Focal cortical dysplasia (FCD) is a major cause for drug-resistant epilepsies. The molecular and cellular mechanisms of epileptogenesis in FCD are still poorly understood. Some studies have suggested that deficiencies of γ-aminobutyric acid (GABA) system may play an important role in type II FCD, but it remains controversial. In order to examine whether and how GABAergic interneurons and synaptic function are affected, we generated a somatic mTOR hyperactivation-based mouse model of type II FCD by in utero electroporation, quantified densities of interneurons in the malformed cortices, and recorded miniature inhibitory postsynaptic currents in dysmorphic neurons. We detected 20–25% reduction of GABAergic interneurons within malformed cortices, independent of cortical regions and cell subtypes but proportionate to the decrease of global neuron counts. GABAergic synaptic transmission from interneurons to mTOR hyperactivated dysmorphic neurons was dramatically disrupted, outweighing the decrease of interneuron counts. Postnatal mTOR inhibition partially rescued these alterations of GABAergic system. We also quantified the expression of GABA_A receptor, GABA transporter, and chloridion transporter encoding genes and found that their expression was relatively intact within the malformed cortices. Taken together, these results confirmed that GABAergic interneuron and synapse transmission are disturbed profoundly in an mTOR-dependent manner in type II FCD. Our study suggests that postsynaptic mechanisms independent of interneuron reduction or altered expression of GABA synapse genes might be accountable for the impaired GABAergic neurotransmission in type II FCD as well as other mTOR-related epilepsies.

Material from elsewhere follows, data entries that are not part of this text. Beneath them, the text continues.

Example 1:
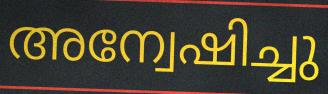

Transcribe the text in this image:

അന്വേഷിച്ചു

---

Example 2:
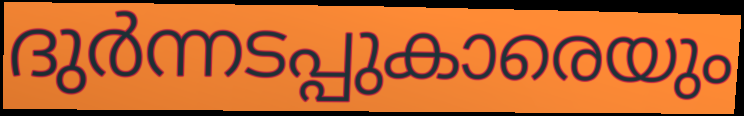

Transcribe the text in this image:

ദുർന്നടപ്പുകാരെയും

局灶性皮质发育不良（FCD）是耐药性癫痫的主要原因。FCD 癫痫发生的分子和细胞机制仍然知之甚少。一些研究表明γ-氨基丁酸（GABA）系统的缺陷可能在II型FCD中起重要作用，但仍存在争议。为了检查 GABA 能中间神经元和突触功能是否以及如何受到影响，我们通过宫内电穿孔生成了一个基于体细胞 mTOR 过度激活的 II 型 FCD 小鼠模型，量化畸形皮质中的中间神经元密度，并记录了微型抑制性突触后电流畸形神经元。我们检测到畸形皮质内 GABA 能中间神经元减少 20-25%，独立于皮质区域和细胞亚型，但与全局神经元计数的减少成正比。从中间神经元到 mTOR 过度激活的畸形神经元的 GABA 能突触传递被显着破坏，超过中间神经元数量的减少。出生后 mTOR 抑制部分挽救了 GABA 能系统的这些改变。我们还量化了 GABA 的表达_甲受体，GABA转运蛋白，和氯离子转运编码基因，并发现它们的表达是畸形的皮质内相对不变。总之，这些结果证实了在 II 型 FCD 中 GABA 能中间神经元和突触传递以 mTOR 依赖性方式受到严重干扰。我们的研究表明，独立于中间神经元减少或 GABA 突触基因表达改变的突触后机制可能是 II 型 FCD 以及其他 mTOR 相关癫痫中 GABA 能神经传递受损的原因。